Living in community with other human beings is always a demanding task. While human beings are wired for connection, we also get on each other’s nerves. In addition to the comfort we receive from companionship and shared experience, we must find our way through the inevitable conflicts that will arise. This always takes work, and right now, everyone is dealing with an especially complex and stressful situation. The challenges of living in community, whether in a residence hall, a college apartment, or your family’s home, are different today than they were a year ago at this time. There are fewer opportunities to get out and spend time with people we don’t live with. Consequences of personal choices may bring significant impact to roommates, classmates, friends and family. Tempers can flare when the stress of the semester is added to anxiety about the virus, financial stress, concern for distant family or friends, and the overall uncertainty we now face each day.

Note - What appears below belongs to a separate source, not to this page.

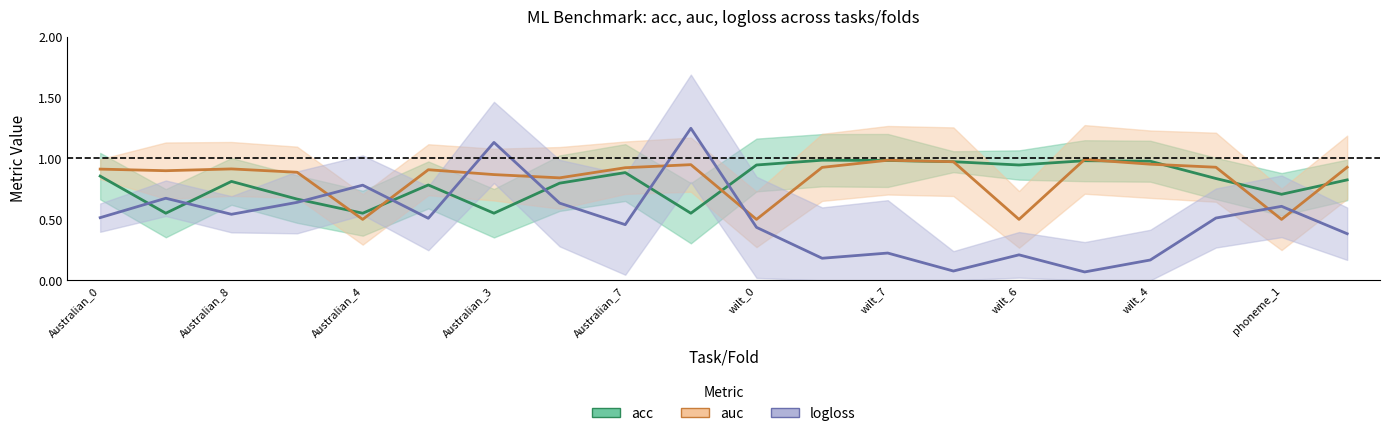

How many series are shown in this chart?

3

In this week’s readings, we hear from both Jesus and Paul about living in community. Jesus gives a recipe for dealing with conflict in community while Paul points out that love is the core of our lives together as people of faith. Both remind us that the ways we deal with each other matter, and we are called to make love the guiding principle of life in community. Not the hearts-on-a-valentine kind of love, but the kind of love that moves us to treat others with the same respect, compassion, forgiveness and care that we would like to receive.
As Paul puts it, “Love your neighbors as yourself.”
It is easy to say and quite difficult to do. Loving our neighbor as ourself requires setting aside our own vantage point and trying to see things from someone else’s perspective. Noticing the issues, concerns, fears and motivations they carry. Forgiving their shortcomings and failures, and putting the best possible construction on their actions, attitudes and intentions. This kind of love requires a great deal from us, but it will certainly transform our experience of community, and our connection with the people who share our lives. Loving our neighbor as ourselves doesn’t mean we set aside our own needs and priorities, but that we find a way together to care for both ourselves and others.
It is the kind of love that will change the world.